▸ ASSIGNMENT: Using the records below, repeat exactly the lines from the one holding "#455162; stroke: #1f2835;" through the one holding "#56606e; stroke-width: 26", both ends included, and no others.

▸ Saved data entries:
::::::

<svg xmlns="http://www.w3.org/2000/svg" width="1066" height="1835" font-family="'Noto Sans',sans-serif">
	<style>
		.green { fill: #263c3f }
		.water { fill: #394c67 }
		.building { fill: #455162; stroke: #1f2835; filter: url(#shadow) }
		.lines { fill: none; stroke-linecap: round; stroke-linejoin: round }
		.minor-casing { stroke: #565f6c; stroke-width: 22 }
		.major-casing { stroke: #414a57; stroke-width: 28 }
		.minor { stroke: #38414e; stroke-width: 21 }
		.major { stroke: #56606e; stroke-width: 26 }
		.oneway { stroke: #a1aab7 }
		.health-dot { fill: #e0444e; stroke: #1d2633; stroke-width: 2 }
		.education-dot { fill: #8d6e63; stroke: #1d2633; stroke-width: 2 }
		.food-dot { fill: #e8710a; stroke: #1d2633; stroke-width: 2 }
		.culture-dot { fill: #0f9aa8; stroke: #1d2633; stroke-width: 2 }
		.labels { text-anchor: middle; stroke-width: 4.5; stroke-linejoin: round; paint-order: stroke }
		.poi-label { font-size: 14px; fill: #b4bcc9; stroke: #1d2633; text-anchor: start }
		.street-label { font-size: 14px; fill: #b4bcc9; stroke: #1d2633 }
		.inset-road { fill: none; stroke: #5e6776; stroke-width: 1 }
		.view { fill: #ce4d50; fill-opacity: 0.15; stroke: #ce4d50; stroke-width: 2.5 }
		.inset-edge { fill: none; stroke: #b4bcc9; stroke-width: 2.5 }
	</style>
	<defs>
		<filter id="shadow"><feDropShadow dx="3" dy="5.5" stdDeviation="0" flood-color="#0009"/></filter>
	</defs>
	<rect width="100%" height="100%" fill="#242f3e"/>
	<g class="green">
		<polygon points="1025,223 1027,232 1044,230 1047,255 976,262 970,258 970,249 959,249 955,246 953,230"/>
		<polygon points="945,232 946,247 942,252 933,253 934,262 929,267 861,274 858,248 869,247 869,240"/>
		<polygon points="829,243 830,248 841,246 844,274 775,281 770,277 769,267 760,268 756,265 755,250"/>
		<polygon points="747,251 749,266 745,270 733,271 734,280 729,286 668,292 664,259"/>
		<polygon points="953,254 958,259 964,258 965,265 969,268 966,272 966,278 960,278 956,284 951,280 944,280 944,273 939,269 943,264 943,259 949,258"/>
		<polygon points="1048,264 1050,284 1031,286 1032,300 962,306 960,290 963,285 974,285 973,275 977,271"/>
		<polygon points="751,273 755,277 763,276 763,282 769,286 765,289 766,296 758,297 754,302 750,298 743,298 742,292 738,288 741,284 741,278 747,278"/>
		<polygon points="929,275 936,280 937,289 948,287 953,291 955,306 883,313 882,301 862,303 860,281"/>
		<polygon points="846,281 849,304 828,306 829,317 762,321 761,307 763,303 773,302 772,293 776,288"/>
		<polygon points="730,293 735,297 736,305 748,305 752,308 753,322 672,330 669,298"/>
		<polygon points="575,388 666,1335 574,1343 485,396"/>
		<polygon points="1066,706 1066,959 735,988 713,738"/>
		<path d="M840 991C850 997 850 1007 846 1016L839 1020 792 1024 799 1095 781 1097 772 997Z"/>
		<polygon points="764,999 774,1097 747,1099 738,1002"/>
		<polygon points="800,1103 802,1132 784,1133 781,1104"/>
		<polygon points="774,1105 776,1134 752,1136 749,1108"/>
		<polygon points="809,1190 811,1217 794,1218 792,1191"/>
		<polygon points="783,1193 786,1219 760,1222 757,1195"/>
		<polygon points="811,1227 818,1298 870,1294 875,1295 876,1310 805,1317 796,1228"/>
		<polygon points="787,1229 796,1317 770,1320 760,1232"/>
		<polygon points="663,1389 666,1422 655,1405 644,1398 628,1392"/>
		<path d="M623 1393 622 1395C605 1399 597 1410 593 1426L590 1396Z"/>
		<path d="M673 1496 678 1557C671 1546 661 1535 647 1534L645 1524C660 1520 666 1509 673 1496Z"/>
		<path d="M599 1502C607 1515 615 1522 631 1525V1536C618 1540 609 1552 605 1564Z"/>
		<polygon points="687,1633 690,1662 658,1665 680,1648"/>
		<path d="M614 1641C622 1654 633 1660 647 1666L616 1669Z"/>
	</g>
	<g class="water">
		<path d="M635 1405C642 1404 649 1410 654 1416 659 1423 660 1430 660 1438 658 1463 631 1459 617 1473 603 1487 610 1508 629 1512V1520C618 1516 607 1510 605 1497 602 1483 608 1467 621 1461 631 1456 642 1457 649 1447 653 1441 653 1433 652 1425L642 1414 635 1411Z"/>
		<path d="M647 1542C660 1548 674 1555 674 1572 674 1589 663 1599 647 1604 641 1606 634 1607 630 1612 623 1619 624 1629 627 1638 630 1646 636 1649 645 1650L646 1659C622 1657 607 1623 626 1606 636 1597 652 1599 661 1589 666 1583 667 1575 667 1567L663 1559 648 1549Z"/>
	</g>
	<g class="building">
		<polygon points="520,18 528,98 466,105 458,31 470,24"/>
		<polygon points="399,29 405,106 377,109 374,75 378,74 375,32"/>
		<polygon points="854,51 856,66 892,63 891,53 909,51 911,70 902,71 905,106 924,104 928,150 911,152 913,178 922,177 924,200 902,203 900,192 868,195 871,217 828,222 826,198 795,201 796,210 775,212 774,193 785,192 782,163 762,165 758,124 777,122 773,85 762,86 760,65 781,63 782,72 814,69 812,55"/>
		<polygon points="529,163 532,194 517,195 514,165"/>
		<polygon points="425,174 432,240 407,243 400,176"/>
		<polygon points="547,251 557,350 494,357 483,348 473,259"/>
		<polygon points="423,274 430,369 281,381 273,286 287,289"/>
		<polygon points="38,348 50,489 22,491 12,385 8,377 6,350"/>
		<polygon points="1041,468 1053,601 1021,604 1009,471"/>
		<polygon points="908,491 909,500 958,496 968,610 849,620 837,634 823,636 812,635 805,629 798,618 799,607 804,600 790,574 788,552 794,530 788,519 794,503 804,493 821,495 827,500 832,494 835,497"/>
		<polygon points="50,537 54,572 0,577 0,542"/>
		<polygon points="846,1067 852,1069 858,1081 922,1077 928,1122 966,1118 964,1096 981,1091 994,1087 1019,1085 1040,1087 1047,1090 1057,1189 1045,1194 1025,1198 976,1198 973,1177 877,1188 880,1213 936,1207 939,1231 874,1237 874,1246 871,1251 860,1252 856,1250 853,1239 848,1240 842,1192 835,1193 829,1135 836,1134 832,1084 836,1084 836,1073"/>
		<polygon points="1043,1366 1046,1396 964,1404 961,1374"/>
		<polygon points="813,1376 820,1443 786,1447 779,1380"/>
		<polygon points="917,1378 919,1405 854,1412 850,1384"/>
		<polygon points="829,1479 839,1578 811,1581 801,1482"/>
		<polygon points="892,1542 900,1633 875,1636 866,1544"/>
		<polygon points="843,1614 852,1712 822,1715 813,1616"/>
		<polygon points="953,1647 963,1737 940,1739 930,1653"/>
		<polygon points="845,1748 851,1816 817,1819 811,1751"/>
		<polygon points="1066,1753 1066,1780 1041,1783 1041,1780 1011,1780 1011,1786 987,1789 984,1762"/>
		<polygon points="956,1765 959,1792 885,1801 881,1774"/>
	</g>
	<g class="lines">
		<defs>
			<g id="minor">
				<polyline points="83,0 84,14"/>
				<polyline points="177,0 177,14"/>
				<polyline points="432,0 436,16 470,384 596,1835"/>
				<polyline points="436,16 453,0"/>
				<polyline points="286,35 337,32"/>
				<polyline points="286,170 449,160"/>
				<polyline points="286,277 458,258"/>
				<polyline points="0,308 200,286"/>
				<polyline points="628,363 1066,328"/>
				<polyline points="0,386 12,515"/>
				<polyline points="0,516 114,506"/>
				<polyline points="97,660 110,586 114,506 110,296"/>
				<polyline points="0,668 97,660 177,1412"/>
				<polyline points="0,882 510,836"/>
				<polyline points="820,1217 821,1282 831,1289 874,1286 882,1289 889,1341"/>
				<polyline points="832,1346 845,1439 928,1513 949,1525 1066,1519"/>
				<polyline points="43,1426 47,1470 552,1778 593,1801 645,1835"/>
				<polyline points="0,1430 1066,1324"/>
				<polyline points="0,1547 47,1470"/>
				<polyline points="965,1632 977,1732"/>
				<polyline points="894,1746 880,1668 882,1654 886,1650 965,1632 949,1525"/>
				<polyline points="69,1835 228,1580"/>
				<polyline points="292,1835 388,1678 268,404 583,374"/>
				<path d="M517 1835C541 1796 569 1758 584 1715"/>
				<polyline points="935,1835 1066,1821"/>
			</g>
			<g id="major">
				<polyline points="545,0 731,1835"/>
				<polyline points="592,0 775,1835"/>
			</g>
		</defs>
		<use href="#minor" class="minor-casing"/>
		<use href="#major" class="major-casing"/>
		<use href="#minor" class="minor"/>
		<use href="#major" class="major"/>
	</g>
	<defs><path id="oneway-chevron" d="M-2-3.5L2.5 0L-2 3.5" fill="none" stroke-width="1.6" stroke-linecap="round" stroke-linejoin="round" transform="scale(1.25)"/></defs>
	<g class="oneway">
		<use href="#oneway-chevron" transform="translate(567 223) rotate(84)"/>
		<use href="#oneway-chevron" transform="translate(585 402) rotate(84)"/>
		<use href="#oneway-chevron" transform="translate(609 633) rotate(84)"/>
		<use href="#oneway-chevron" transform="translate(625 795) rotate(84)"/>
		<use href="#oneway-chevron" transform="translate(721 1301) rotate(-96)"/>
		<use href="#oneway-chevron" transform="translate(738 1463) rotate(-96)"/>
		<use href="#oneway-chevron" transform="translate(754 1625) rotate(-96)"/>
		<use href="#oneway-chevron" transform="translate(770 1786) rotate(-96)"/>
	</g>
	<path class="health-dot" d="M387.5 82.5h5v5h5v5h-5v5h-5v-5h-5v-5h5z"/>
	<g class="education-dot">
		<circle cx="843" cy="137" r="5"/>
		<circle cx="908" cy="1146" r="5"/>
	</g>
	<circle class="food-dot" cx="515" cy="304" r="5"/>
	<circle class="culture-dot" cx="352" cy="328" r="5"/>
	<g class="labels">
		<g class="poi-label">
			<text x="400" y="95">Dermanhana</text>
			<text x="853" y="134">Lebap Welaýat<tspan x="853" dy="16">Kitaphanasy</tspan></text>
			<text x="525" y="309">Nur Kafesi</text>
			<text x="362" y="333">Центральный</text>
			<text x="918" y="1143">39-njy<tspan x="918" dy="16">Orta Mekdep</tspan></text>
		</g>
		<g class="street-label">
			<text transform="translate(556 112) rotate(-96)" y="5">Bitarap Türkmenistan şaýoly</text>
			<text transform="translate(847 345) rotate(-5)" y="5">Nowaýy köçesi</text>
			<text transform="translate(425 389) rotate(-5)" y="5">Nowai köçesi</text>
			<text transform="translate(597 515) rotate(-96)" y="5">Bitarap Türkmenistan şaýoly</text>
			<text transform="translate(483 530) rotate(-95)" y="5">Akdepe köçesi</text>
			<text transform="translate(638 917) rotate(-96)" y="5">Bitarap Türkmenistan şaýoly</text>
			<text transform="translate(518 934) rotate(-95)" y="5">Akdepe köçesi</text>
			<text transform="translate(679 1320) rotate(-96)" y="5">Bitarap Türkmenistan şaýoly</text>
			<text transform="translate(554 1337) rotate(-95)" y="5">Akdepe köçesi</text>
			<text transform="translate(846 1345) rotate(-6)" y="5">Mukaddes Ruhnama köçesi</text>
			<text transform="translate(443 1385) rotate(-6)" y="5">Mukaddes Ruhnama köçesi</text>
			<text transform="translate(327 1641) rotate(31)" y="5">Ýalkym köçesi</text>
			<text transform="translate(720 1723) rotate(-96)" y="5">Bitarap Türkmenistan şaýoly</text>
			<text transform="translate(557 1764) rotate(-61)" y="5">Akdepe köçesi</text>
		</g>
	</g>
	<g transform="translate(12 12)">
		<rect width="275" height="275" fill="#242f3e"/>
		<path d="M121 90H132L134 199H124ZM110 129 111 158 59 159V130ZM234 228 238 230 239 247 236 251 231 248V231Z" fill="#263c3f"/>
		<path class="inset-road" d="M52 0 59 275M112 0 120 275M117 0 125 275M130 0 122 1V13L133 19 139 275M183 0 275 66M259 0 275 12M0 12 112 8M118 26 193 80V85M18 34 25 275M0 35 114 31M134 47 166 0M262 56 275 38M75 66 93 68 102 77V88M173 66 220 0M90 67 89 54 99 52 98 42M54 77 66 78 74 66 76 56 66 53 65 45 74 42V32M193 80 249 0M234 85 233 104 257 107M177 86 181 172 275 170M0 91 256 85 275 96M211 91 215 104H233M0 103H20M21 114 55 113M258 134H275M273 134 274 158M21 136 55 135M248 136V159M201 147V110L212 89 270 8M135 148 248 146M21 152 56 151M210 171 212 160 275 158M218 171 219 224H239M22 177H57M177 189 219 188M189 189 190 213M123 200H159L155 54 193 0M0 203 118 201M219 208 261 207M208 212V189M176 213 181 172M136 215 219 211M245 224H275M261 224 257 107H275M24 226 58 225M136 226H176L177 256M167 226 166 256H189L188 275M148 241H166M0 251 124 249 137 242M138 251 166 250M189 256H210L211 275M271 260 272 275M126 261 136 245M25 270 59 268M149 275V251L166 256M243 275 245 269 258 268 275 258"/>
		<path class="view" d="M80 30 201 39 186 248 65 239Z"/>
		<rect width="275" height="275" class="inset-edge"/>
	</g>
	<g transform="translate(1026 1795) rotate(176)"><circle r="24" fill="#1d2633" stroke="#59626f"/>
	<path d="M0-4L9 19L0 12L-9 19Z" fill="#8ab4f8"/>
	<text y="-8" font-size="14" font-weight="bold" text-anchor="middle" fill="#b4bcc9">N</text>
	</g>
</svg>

::::::

▸ ANSWER FOR THE TASK:
		.building { fill: #455162; stroke: #1f2835; filter: url(#shadow) }
		.lines { fill: none; stroke-linecap: round; stroke-linejoin: round }
		.minor-casing { stroke: #565f6c; stroke-width: 22 }
		.major-casing { stroke: #414a57; stroke-width: 28 }
		.minor { stroke: #38414e; stroke-width: 21 }
		.major { stroke: #56606e; stroke-width: 26 }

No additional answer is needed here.